Devido a queixas recorrentes dos usuários relacionadas a problemas de falta de memória foi instituída no CAPS I uma oficina que realizava atividades lúdicas, como atividades que envolviam música. O interesse dos usuários pelas músicas foi tamanho que as responsáveis pela oficina decidiram mudar o foco do grupo, surgindo assim o Batucaps. Poucos meses depois do seu surgimento, o Batucaps realizou a sua primeira apresentação na confraternização de Natal do CAPS I.
A partir daí, o grupo começou a ser convidado para se apresentar em diferentes eventos, em comemorações internas do CAPS I e em eventos externos. Uma apresentação considerada importante pelas coordenadoras do projeto aconteceu em 2015 na Praça Rui Barbosa em comemoração ao Dia Nacional da Luta Antimanicomial. Neste ano, o grupo já participou de eventos em universidades, unidades de saúde da família e na passeata que integrou a programação em Bauru do movimento conhecido como “Setembro Amarelo”.
Atualmente participam do Batucaps 15 pacientes do CAPS I. Segundo a psicóloga e coordenadora do projeto, Juliana Peixoto Pizano, foi possível perceber uma melhora expressiva em todos os integrantes do grupo. “É possível notar diferenças significativas, desenvolvimento de autonomia, melhora da auto estima, desenvolvimento de vínculos com outras pessoas, formação de uma rede de amigos, uma rede de apoio. Cada um tem a sua história, suas limitações, mas identificamos melhora em todos os pacientes”.
Um exemplo expressivo de melhora no tratamento, citado pelas coordenadoras do projeto, é de um jovem que chegou no CAPS I em crise, não interagia com outras pessoas e que saía de casa apenas acompanhado pelos pais. O jovem contou para uma das coordenadoras que gostaria de participar de atividades artistas e há aproximadamente dois meses faz parte do grupo Batucaps.
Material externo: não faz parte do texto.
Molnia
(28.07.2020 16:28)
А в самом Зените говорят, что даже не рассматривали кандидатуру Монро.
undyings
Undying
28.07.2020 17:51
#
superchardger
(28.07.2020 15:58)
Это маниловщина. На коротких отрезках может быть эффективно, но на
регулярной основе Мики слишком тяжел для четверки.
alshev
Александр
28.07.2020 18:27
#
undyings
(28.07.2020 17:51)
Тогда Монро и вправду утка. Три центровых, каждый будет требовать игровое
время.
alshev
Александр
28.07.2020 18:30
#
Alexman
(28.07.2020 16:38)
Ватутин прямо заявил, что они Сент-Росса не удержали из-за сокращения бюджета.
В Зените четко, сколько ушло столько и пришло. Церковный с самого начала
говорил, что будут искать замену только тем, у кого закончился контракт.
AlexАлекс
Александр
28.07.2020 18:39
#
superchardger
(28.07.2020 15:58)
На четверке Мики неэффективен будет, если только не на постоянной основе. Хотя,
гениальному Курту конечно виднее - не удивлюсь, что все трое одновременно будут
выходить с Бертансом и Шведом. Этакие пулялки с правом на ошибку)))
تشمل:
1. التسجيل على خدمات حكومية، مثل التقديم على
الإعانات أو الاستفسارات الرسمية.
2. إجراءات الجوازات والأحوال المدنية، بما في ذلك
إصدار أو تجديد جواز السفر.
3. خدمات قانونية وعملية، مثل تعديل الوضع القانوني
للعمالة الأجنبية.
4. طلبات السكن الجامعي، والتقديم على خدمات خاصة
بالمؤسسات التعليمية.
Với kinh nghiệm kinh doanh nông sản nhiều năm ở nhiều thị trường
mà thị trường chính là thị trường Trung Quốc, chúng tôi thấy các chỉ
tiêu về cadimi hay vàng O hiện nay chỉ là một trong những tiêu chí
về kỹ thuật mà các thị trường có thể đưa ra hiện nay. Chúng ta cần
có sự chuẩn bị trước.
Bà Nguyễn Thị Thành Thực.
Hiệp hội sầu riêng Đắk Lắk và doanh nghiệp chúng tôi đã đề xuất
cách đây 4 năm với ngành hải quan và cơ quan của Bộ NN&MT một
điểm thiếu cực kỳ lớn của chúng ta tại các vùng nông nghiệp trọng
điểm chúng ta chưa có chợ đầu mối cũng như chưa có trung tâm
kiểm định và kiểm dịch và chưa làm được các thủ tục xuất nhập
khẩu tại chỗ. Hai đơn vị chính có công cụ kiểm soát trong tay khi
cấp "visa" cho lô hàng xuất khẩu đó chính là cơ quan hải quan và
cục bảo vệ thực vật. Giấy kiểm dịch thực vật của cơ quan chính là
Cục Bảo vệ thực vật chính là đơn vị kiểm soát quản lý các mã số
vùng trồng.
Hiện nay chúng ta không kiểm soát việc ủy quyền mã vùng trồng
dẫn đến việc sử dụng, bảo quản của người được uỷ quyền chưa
A psicóloga relata que o comportamento do jovem mudou expressivamente. Em uma apresentação ocorrida na Universidade Estadual Paulista (Unesp), o jovem se prontificou a dar o seu depoimento e falou para uma sala cheia de pessoas.
O exemplo citado ilustra um dos principais objetivos do Batucaps, que é promover a inclusão social. A fonoaudióloga comenta que alguns integrantes do grupo não estão acompanhando os ensaios por estarem estudando ou realizando estágios em empresas, uma prova, segundo ela, de que o grupo está contribuindo para uma inclusão social mais efetiva.
O CAPS I conta também com outras atividades artísticas que auxiliam no tratamento das doenças, como uma oficina de expressão corporal. “As atividades artísticas são muito importantes, temos uma oficina de expressão corporal que trabalha atividades artísticas, com corpo, com música e vemos também um resultado importante, é uma forma de se expressar. Nos grupos terapêuticos utilizamos muito o recurso da fala, da escuta, esse é o modelo mais comum, mas tem os seus limites. Quando trabalhamos com atividades artísticas, com o corpo, com a música alcançamos outros resultados que apenas com a fala não é possível”, ressalta a psicóloga.
O tratamento através de atividades artísticas está surtindo efeito no CAPS I. As coordenadoras do projeto Batucaps comentam que desde o surgimento do grupo, apesar dos integrantes terem apresentado crises, nenhuma internação psiquiátrica foi realizada.